WHAT IS REQUIRED
In the records that follow, show each line where the word "linejoin" is present.

Stored data entries:
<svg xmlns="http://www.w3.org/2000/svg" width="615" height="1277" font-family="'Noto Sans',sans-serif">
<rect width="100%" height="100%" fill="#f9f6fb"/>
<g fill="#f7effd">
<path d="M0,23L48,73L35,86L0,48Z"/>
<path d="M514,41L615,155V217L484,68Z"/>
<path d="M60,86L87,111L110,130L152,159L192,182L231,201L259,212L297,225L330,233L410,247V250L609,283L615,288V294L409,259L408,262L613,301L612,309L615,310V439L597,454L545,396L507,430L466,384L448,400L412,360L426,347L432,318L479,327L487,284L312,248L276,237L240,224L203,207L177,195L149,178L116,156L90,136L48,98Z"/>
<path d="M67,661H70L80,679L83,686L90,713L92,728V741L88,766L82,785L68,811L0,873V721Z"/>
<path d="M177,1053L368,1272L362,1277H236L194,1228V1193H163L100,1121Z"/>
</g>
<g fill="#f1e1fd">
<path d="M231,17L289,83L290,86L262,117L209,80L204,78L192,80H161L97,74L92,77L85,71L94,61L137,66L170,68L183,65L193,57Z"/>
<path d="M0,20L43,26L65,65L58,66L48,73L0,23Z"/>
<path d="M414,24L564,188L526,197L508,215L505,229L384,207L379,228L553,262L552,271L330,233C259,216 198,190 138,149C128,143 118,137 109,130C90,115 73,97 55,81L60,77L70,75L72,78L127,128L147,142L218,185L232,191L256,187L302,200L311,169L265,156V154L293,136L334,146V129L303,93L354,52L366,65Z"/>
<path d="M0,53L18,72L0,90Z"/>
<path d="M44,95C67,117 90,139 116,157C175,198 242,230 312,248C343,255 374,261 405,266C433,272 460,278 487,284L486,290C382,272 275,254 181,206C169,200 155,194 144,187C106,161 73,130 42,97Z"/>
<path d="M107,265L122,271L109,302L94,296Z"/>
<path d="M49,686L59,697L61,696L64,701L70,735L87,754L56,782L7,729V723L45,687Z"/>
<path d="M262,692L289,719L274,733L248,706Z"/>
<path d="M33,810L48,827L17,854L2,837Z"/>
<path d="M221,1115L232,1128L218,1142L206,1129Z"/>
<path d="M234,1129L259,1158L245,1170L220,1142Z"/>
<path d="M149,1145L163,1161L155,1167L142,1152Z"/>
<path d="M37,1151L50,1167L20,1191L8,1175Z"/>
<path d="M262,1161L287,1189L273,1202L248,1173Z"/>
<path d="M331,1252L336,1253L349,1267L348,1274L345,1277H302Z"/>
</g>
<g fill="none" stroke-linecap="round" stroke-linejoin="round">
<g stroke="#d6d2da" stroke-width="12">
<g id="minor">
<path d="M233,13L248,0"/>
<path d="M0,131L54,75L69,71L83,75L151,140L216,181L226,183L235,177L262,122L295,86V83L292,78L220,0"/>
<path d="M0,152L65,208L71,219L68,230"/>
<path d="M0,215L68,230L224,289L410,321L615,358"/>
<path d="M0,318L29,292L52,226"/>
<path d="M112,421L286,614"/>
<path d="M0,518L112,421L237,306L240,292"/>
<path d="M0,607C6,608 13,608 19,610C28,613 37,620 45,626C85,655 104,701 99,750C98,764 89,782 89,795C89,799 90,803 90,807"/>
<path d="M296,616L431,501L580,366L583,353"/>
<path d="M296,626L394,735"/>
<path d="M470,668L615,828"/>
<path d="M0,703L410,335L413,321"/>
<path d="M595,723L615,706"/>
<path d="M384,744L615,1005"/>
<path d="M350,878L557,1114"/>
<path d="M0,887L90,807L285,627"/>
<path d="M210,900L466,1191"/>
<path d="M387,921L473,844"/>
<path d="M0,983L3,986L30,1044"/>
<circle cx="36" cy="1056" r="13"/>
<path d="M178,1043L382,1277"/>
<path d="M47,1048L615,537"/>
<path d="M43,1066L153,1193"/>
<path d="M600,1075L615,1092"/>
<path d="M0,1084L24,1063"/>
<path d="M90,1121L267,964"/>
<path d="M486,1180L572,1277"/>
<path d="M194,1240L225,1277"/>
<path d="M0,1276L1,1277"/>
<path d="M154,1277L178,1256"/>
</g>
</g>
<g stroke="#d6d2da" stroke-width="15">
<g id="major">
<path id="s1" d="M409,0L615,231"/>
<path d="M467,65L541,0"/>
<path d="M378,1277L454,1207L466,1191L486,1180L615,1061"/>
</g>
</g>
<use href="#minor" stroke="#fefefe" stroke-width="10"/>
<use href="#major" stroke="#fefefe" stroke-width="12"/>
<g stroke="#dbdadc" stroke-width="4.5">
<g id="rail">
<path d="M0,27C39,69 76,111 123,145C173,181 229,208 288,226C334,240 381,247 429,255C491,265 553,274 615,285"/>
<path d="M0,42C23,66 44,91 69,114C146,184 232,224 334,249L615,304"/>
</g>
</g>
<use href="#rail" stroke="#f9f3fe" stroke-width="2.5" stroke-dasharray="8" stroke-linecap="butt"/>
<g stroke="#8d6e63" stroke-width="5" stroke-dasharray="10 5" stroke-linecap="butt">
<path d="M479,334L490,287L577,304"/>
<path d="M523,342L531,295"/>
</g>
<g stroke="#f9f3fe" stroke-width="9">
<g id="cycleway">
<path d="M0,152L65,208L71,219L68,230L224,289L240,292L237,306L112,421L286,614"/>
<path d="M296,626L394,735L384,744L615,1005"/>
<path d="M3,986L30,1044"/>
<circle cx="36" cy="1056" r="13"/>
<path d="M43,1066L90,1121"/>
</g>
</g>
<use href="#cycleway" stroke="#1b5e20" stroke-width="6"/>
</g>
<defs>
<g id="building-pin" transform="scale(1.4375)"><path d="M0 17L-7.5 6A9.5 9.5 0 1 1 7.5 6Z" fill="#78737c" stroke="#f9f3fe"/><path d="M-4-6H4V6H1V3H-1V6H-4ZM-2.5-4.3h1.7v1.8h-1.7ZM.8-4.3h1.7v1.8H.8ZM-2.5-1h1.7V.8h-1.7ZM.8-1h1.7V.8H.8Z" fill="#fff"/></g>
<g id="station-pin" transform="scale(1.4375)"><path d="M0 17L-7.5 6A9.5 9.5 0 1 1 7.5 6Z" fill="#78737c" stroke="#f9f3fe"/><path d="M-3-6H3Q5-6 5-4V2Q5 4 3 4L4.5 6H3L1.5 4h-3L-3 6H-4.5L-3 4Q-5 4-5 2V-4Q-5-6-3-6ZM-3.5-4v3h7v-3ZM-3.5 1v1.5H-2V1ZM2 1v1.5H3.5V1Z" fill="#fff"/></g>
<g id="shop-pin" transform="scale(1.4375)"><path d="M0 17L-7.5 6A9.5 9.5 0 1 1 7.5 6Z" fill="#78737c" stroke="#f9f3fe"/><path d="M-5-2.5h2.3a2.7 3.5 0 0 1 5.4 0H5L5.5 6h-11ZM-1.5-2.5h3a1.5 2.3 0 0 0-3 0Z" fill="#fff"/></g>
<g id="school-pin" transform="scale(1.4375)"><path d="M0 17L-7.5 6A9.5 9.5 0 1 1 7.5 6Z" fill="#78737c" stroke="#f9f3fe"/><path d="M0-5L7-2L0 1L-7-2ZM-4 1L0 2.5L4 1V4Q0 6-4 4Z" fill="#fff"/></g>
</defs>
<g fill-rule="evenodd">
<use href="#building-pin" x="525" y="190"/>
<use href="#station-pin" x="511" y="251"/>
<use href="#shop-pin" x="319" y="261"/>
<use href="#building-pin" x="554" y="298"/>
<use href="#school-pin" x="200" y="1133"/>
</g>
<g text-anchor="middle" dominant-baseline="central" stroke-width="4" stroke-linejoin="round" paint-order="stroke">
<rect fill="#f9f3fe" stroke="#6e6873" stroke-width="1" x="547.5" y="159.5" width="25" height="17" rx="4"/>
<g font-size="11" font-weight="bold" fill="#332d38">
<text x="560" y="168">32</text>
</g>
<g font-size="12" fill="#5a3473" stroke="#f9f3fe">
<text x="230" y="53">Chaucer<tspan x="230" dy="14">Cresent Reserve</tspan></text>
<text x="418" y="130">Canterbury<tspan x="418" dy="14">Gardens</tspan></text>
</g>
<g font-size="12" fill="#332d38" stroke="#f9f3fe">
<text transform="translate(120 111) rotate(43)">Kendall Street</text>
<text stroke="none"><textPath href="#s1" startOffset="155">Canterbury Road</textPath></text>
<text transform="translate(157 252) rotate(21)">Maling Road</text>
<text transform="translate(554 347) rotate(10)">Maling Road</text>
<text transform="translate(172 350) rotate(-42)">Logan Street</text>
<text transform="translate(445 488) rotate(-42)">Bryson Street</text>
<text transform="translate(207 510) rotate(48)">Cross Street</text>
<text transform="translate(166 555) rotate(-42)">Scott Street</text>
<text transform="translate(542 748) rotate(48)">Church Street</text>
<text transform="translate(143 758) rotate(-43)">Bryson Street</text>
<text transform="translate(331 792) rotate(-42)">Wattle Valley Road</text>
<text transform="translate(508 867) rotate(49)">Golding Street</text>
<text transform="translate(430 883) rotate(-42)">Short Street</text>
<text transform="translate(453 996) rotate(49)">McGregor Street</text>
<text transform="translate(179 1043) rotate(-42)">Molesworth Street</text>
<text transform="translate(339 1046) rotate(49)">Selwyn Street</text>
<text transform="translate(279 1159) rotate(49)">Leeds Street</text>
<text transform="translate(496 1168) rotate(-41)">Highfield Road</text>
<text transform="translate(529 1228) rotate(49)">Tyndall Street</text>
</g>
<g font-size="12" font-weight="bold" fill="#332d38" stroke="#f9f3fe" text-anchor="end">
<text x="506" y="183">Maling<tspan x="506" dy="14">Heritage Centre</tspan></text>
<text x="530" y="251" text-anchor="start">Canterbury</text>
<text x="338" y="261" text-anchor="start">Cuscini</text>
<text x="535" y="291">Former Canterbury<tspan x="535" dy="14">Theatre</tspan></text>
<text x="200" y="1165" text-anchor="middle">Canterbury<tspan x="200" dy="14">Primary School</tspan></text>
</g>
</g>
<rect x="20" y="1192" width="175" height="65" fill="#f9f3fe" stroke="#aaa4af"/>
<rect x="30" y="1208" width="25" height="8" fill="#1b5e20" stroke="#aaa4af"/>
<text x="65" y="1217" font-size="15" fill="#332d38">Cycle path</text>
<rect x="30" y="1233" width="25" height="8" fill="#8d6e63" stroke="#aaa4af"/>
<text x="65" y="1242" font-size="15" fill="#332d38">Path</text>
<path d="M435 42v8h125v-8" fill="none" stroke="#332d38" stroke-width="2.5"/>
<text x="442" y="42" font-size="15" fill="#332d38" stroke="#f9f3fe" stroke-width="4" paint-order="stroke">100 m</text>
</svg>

WRITTEN SOLUTION
<g fill="none" stroke-linecap="round" stroke-linejoin="round">
<g text-anchor="middle" dominant-baseline="central" stroke-width="4" stroke-linejoin="round" paint-order="stroke">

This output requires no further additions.